Keaton posts 902% gross profit rise to R209m
Following a year in which Keaton Energy says it delivered on its promises to “be profitable, be safe and grow”, the coal producer has delivered a solid set of financial and production results, posting triple-digit percentage increases in gross profit, earnings and operating profit for the year ended March 31.
A “delighted” Keaton CEO Mandi Glad told investors last week that the company had realised an “impressive” 902% increase in gross profit to R219-million on the back of a 49% increase in revenue to R1.4-billion, up from R919-million in the prior year.
Similarly, headline earnings a share improved by 200%, swinging to 30.3c for the 12 months in comparison with a loss of 30.2c in the previous fiscal period, while net asset value a share increased by 14% to 408c.
“We attribute this performance to our Vanggatfontein colliery, in KwaZulu-Natal, reaching steady-state, leading to increased deliveries of both thermal coal to [energy utility] Eskom and 5-seam metallurgical coal to domestic customers,” she commented.
Cash from operating activities increased 117% from R192-million in 2013 to R417-million in the year under review.
Cash and cash equivalents grew by R50-million, up 255%, at the end of the year owing to improved operational cash flow.
The group’s flagship Vanggatfontein colliery delivered 2.2-million tons of washed 2- and 4-seam thermal coal to Eskom, an increase of 45% on the prior year’s 1.5-million tons, while 5-seam metallurgical coal sales saw an increase of 49% to 97 635 t, up from 65 661 t in the prior period.
Increased use of the 5-seam plant for own coal allowed limited washing of other coals, with only 145 785 t being toll washed and 10 328 t of B-grade market development product being produced.
Discard and slurry sales increased by 86% from 454 083 t to 844 334 t.
Anthracite sales to domestic and international markets from the nearby Vaalkrantz, meanwhile, decreased by 7% to 303 837 t from the previous year’s 326 597 t, as the operation continued to experience “extremely difficult” mining conditions, which limited production.
August 2013 saw unprotected industrial action at the colliery, which resulted in the group restructuring the operation and outsourcing the mining to a contractor.
“Our persistent efforts to turn this operation to profitability have already started to deliver positive results in the 2015 financial year,” Glad noted.
Xceed Resources
Meanwhile, looking to further expand its resource portfolio, over the period, Keaton acquired ASX-listed Xceed Resources, which has an interest in three coal projects in South Africa – the Moabsvelden, Roodepoort and Bankfontein projects – with a combined total resource of 114.4-million tons.

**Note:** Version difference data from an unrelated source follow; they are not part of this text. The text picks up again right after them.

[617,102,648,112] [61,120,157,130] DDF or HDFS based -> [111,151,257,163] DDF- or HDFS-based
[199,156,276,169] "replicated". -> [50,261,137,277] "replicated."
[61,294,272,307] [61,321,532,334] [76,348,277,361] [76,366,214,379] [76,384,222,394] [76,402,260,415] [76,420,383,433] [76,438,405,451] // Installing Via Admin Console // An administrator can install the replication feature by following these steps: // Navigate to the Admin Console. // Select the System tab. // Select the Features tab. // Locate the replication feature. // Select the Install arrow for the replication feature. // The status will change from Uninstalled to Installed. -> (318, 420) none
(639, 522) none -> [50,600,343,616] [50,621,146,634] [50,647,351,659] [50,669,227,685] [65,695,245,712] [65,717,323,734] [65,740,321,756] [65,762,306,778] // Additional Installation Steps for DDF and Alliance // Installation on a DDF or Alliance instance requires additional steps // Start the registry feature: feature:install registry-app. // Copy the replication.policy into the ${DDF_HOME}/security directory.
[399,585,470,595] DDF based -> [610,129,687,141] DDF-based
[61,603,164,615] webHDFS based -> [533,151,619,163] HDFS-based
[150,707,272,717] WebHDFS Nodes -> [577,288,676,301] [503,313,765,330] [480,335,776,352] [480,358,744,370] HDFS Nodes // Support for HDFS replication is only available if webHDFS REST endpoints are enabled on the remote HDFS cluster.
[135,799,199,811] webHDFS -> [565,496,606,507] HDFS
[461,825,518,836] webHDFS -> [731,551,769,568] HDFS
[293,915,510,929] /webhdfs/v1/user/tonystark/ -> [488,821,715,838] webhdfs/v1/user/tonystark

“Following the all-cash acquisition of Xceed in February, the long life Moabsvelden colliery, in KwaZulu-Natal, will now form the backbone of the soon-to-be-expanded Vanggatfontein-Moabsvelden complex which will, with the Braakfontein project, form the core of the growing Keaton group of companies,” noted Glad.
Elaborating on Keaton’s funding sources, she said the group had secured a R350-million financing facility from Investec Bank over the period, which included a R300-million term loan and a R50-million working capital facility.
R170-million of the term loan was used to retire the balance of an existing Nedbank project finance facility at Vanggatfontein, while the remaining R130-million of the term loan, net of costs, partly funded the Xceed acquisition.
The acquisition would go some way towards Keaton achieving its medium-term strategy of becoming a five-million-ton-a-year producer.
Moabsvelden Development
The group’s primary focus will now shift to the development of Moabsvelden, at which design work on the 1.4-million-ton-a-year colliery is currently under way and due to be concluded by August.
Keaton expects to receive environmental permitting for the project by November, while the announcement of the developer to be awarded the plant and opencast mine construction contract will be made in September.
Plant construction will begin in November and is expected to conclude in September 2015, with first run-of-mine (RoM) coal expected in August of that year.
“Plant commissioning would then begin by November, with RoM coal being temporarily processed through Vanggatfontein’s colliery until its completion. First product from the plant is expected by November, while the operation will ramp up to steady-state production by March 2016,” Glad explained.